*The input*
□ □ □

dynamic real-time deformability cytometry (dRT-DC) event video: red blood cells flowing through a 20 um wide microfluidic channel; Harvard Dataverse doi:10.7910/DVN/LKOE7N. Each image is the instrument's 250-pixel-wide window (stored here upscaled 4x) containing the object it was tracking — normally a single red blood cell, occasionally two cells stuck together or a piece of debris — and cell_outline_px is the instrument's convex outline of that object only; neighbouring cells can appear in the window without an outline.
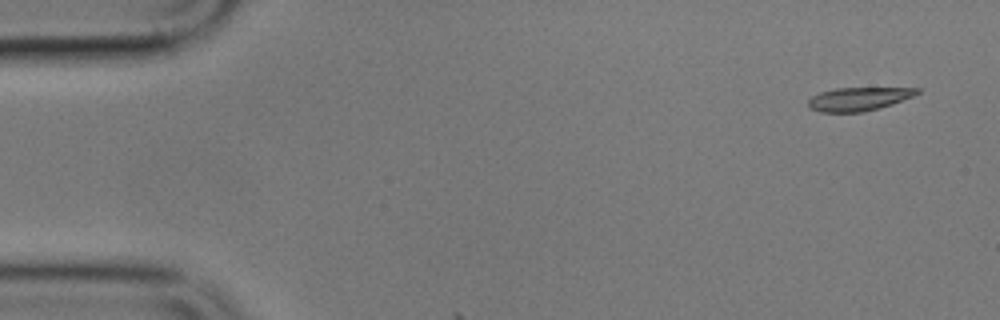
{"species": "common noctule bat (a hibernating species)", "species_latin": "Nyctalus noctula", "temperature_condition": "cold", "stored_images_in_passage": 4, "camera_frame_rate_fps": 3000, "um_per_image_px": 0.085, "animal": {"sex": "male", "body_mass_g": 17.9}, "frame": {"image": 1, "passage_image": 1, "time_ms": 0.0, "image_size_px": [1000, 320], "cell_outline_px": [[920, 92], [912, 96], [892, 104], [864, 112], [820, 112], [812, 108], [808, 104], [808, 100], [812, 96], [820, 92], [836, 88], [920, 88]], "centroid_in_image_um": [72.97, 8.41], "position_along_channel_um": 12.0, "area_um2": 14.68}}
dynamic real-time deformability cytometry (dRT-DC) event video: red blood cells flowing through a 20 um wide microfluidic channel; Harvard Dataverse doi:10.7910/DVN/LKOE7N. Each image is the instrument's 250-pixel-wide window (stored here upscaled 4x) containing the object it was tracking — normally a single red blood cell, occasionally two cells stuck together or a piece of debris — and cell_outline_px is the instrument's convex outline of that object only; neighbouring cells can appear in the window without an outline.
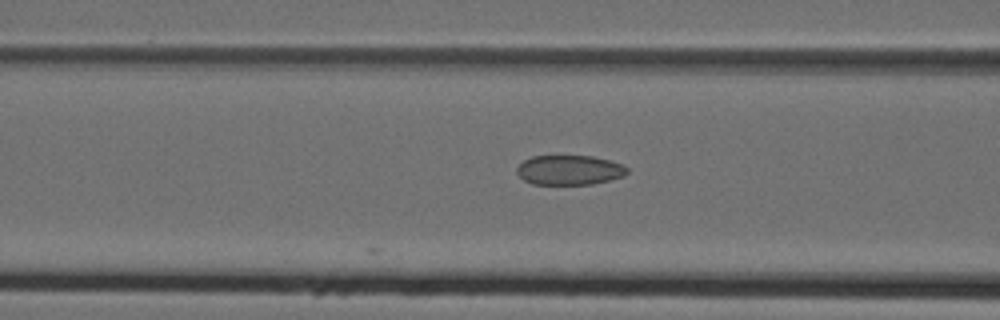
{"species": "Egyptian fruit bat (a non-hibernating species)", "species_latin": "Rousettus aegyptiacus", "temperature_condition": "cold", "stored_images_in_passage": 6, "camera_frame_rate_fps": 3000, "um_per_image_px": 0.085, "animal": {"sex": "female"}, "frame": {"image": 1, "passage_image": 5, "time_ms": 1.333, "image_size_px": [1000, 320], "cell_outline_px": [[628, 172], [624, 176], [592, 184], [532, 184], [524, 180], [516, 172], [516, 168], [524, 160], [532, 156], [592, 156], [612, 160], [628, 168]], "centroid_in_image_um": [48.4, 14.45], "position_along_channel_um": 118.2, "area_um2": 19.07}}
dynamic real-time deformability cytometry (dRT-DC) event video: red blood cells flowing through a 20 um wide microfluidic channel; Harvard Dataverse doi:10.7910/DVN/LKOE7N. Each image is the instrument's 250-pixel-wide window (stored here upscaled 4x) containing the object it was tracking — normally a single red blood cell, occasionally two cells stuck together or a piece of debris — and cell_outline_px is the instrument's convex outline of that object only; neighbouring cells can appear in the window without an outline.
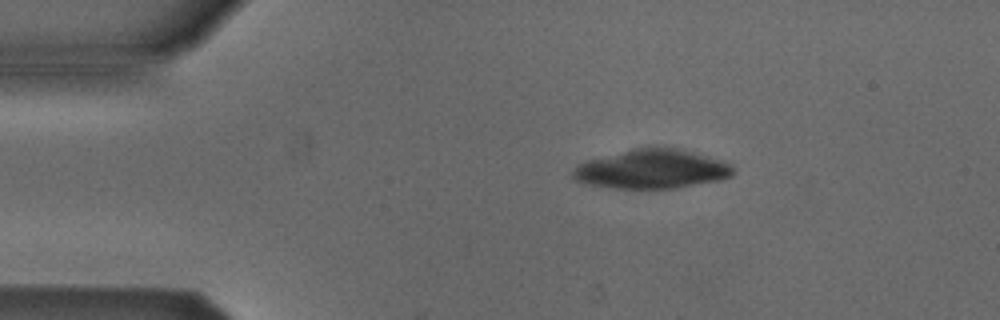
{"species": "Egyptian fruit bat (a non-hibernating species)", "species_latin": "Rousettus aegyptiacus", "temperature_condition": "cold", "stored_images_in_passage": 5, "camera_frame_rate_fps": 3000, "um_per_image_px": 0.085, "animal": {"sex": "male"}, "frame": {"image": 1, "passage_image": 2, "time_ms": 1.333, "image_size_px": [1000, 320], "cell_outline_px": [[736, 172], [732, 176], [720, 180], [676, 188], [612, 188], [588, 184], [576, 180], [572, 176], [572, 172], [576, 164], [588, 160], [632, 148], [652, 144], [656, 144], [676, 148], [692, 152], [720, 160], [732, 164]], "centroid_in_image_um": [55.41, 14.35], "position_along_channel_um": 29.6, "area_um2": 37.05}}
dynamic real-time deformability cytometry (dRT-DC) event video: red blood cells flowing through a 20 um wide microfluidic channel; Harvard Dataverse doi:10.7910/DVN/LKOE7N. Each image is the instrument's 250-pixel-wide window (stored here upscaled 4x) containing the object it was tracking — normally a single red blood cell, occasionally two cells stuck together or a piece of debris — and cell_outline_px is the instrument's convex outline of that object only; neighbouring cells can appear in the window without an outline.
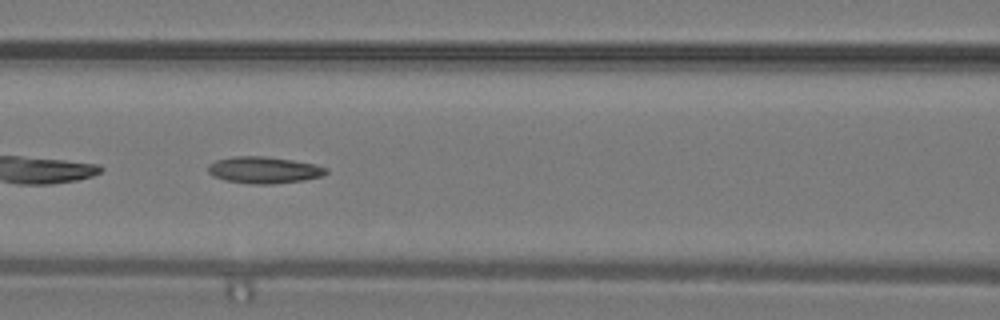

□ □ □

From the listing, extract all text exactly as given and drop any picture.

*Solution*
dynamic real-time deformability cytometry (dRT-DC) event video: red blood cells flowing through a 20 um wide microfluidic channel; Harvard Dataverse doi:10.7910/DVN/LKOE7N. Each image is the instrument's 250-pixel-wide window (stored here upscaled 4x) containing the object it was tracking — normally a single red blood cell, occasionally two cells stuck together or a piece of debris — and cell_outline_px is the instrument's convex outline of that object only; neighbouring cells can appear in the window without an outline.
{"species": "common noctule bat (a hibernating species)", "species_latin": "Nyctalus noctula", "temperature_condition": "cold", "stored_images_in_passage": 4, "camera_frame_rate_fps": 3000, "um_per_image_px": 0.085, "animal": {"sex": "male", "body_mass_g": 17.9}, "frame": {"image": 1, "passage_image": 1, "time_ms": 0.0, "image_size_px": [1000, 320], "cell_outline_px": [[920, 92], [912, 96], [892, 104], [864, 112], [820, 112], [812, 108], [808, 104], [808, 100], [812, 96], [820, 92], [836, 88], [920, 88]], "centroid_in_image_um": [72.97, 8.41], "position_along_channel_um": 12.0, "area_um2": 14.68}}
dynamic real-time deformability cytometry (dRT-DC) event video: red blood cells flowing through a 20 um wide microfluidic channel; Harvard Dataverse doi:10.7910/DVN/LKOE7N. Each image is the instrument's 250-pixel-wide window (stored here upscaled 4x) containing the object it was tracking — normally a single red blood cell, occasionally two cells stuck together or a piece of debris — and cell_outline_px is the instrument's convex outline of that object only; neighbouring cells can appear in the window without an outline.
{"species": "Egyptian fruit bat (a non-hibernating species)", "species_latin": "Rousettus aegyptiacus", "temperature_condition": "cold", "stored_images_in_passage": 6, "camera_frame_rate_fps": 3000, "um_per_image_px": 0.085, "animal": {"sex": "female"}, "frame": {"image": 1, "passage_image": 5, "time_ms": 1.333, "image_size_px": [1000, 320], "cell_outline_px": [[628, 172], [624, 176], [592, 184], [532, 184], [524, 180], [516, 172], [516, 168], [524, 160], [532, 156], [592, 156], [612, 160], [628, 168]], "centroid_in_image_um": [48.4, 14.45], "position_along_channel_um": 118.2, "area_um2": 19.07}}
dynamic real-time deformability cytometry (dRT-DC) event video: red blood cells flowing through a 20 um wide microfluidic channel; Harvard Dataverse doi:10.7910/DVN/LKOE7N. Each image is the instrument's 250-pixel-wide window (stored here upscaled 4x) containing the object it was tracking — normally a single red blood cell, occasionally two cells stuck together or a piece of debris — and cell_outline_px is the instrument's convex outline of that object only; neighbouring cells can appear in the window without an outline.
{"species": "Egyptian fruit bat (a non-hibernating species)", "species_latin": "Rousettus aegyptiacus", "temperature_condition": "cold", "stored_images_in_passage": 5, "camera_frame_rate_fps": 3000, "um_per_image_px": 0.085, "animal": {"sex": "male"}, "frame": {"image": 1, "passage_image": 2, "time_ms": 1.333, "image_size_px": [1000, 320], "cell_outline_px": [[736, 172], [732, 176], [720, 180], [676, 188], [612, 188], [588, 184], [576, 180], [572, 176], [572, 172], [576, 164], [588, 160], [632, 148], [652, 144], [656, 144], [676, 148], [692, 152], [720, 160], [732, 164]], "centroid_in_image_um": [55.41, 14.35], "position_along_channel_um": 29.6, "area_um2": 37.05}}
dynamic real-time deformability cytometry (dRT-DC) event video: red blood cells flowing through a 20 um wide microfluidic channel; Harvard Dataverse doi:10.7910/DVN/LKOE7N. Each image is the instrument's 250-pixel-wide window (stored here upscaled 4x) containing the object it was tracking — normally a single red blood cell, occasionally two cells stuck together or a piece of debris — and cell_outline_px is the instrument's convex outline of that object only; neighbouring cells can appear in the window without an outline.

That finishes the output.